*Information*:

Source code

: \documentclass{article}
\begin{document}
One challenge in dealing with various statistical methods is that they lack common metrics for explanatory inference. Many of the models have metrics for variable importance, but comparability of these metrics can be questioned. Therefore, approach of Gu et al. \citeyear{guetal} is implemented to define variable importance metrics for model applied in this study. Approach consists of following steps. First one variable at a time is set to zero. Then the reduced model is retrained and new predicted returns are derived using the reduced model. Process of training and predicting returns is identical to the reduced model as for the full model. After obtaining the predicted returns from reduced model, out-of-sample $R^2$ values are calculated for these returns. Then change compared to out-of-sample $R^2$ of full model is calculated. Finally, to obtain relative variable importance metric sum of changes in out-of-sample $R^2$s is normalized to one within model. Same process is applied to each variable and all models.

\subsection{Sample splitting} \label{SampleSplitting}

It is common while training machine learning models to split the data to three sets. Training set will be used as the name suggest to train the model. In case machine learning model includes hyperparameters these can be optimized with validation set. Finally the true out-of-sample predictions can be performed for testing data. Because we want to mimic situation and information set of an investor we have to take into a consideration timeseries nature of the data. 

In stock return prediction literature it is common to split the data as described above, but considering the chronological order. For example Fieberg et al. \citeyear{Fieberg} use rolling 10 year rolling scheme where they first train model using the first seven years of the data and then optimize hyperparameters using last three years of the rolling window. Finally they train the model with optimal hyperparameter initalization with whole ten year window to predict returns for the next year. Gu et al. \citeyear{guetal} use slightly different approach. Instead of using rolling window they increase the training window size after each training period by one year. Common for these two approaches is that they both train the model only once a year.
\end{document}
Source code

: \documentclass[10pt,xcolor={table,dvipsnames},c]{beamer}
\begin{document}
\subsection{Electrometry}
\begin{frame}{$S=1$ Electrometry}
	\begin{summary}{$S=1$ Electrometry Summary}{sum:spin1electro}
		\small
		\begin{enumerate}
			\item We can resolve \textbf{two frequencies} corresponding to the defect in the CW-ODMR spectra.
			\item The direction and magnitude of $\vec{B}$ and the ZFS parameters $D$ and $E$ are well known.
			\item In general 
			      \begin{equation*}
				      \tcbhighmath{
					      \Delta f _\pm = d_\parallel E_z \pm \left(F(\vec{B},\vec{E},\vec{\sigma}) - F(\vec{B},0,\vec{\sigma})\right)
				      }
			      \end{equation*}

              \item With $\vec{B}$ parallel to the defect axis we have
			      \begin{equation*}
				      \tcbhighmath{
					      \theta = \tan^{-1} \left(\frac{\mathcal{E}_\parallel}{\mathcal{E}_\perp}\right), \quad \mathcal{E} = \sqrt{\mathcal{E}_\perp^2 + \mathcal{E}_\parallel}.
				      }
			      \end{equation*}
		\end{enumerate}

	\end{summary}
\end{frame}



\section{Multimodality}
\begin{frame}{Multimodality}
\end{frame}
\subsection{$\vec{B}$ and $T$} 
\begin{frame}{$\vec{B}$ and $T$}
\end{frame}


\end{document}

*What needs to be done*:
Every record is to be retyped exactly as given.

*Output for this task*:
Source code

: \documentclass{article}
\begin{document}
One challenge in dealing with various statistical methods is that they lack common metrics for explanatory inference. Many of the models have metrics for variable importance, but comparability of these metrics can be questioned. Therefore, approach of Gu et al. \citeyear{guetal} is implemented to define variable importance metrics for model applied in this study. Approach consists of following steps. First one variable at a time is set to zero. Then the reduced model is retrained and new predicted returns are derived using the reduced model. Process of training and predicting returns is identical to the reduced model as for the full model. After obtaining the predicted returns from reduced model, out-of-sample $R^2$ values are calculated for these returns. Then change compared to out-of-sample $R^2$ of full model is calculated. Finally, to obtain relative variable importance metric sum of changes in out-of-sample $R^2$s is normalized to one within model. Same process is applied to each variable and all models.

\subsection{Sample splitting} \label{SampleSplitting}

It is common while training machine learning models to split the data to three sets. Training set will be used as the name suggest to train the model. In case machine learning model includes hyperparameters these can be optimized with validation set. Finally the true out-of-sample predictions can be performed for testing data. Because we want to mimic situation and information set of an investor we have to take into a consideration timeseries nature of the data. 

In stock return prediction literature it is common to split the data as described above, but considering the chronological order. For example Fieberg et al. \citeyear{Fieberg} use rolling 10 year rolling scheme where they first train model using the first seven years of the data and then optimize hyperparameters using last three years of the rolling window. Finally they train the model with optimal hyperparameter initalization with whole ten year window to predict returns for the next year. Gu et al. \citeyear{guetal} use slightly different approach. Instead of using rolling window they increase the training window size after each training period by one year. Common for these two approaches is that they both train the model only once a year.
\end{document}
Source code

: \documentclass[10pt,xcolor={table,dvipsnames},c]{beamer}
\begin{document}
\subsection{Electrometry}
\begin{frame}{$S=1$ Electrometry}
	\begin{summary}{$S=1$ Electrometry Summary}{sum:spin1electro}
		\small
		\begin{enumerate}
			\item We can resolve \textbf{two frequencies} corresponding to the defect in the CW-ODMR spectra.
			\item The direction and magnitude of $\vec{B}$ and the ZFS parameters $D$ and $E$ are well known.
			\item In general 
			      \begin{equation*}
				      \tcbhighmath{
					      \Delta f _\pm = d_\parallel E_z \pm \left(F(\vec{B},\vec{E},\vec{\sigma}) - F(\vec{B},0,\vec{\sigma})\right)
				      }
			      \end{equation*}

              \item With $\vec{B}$ parallel to the defect axis we have
			      \begin{equation*}
				      \tcbhighmath{
					      \theta = \tan^{-1} \left(\frac{\mathcal{E}_\parallel}{\mathcal{E}_\perp}\right), \quad \mathcal{E} = \sqrt{\mathcal{E}_\perp^2 + \mathcal{E}_\parallel}.
				      }
			      \end{equation*}
		\end{enumerate}

	\end{summary}
\end{frame}



\section{Multimodality}
\begin{frame}{Multimodality}
\end{frame}
\subsection{$\vec{B}$ and $T$} 
\begin{frame}{$\vec{B}$ and $T$}
\end{frame}


\end{document}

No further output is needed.